REQUIRED ACTION: Word for word, print all of the lines below.

SUPPLIED DATA:
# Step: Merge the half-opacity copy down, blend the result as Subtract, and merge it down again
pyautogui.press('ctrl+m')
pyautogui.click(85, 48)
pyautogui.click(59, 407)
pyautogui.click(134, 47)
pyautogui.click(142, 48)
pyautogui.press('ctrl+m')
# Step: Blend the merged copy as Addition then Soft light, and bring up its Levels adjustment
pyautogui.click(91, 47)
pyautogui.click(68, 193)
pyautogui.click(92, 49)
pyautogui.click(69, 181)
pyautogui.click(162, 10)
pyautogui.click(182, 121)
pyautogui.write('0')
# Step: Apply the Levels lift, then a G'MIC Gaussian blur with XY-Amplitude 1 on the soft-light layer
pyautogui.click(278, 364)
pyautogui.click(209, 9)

FINISHED TASK:
# Step: Merge the half-opacity copy down, blend the result as Subtract, and merge it down again
pyautogui.press('ctrl+m')
pyautogui.click(85, 48)
pyautogui.click(59, 407)
pyautogui.click(134, 47)
pyautogui.click(142, 48)
pyautogui.press('ctrl+m')
# Step: Blend the merged copy as Addition then Soft light, and bring up its Levels adjustment
pyautogui.click(91, 47)
pyautogui.click(68, 193)
pyautogui.click(92, 49)
pyautogui.click(69, 181)
pyautogui.click(162, 10)
pyautogui.click(182, 121)
pyautogui.write('0')
# Step: Apply the Levels lift, then a G'MIC Gaussian blur with XY-Amplitude 1 on the soft-light layer
pyautogui.click(278, 364)
pyautogui.click(209, 9)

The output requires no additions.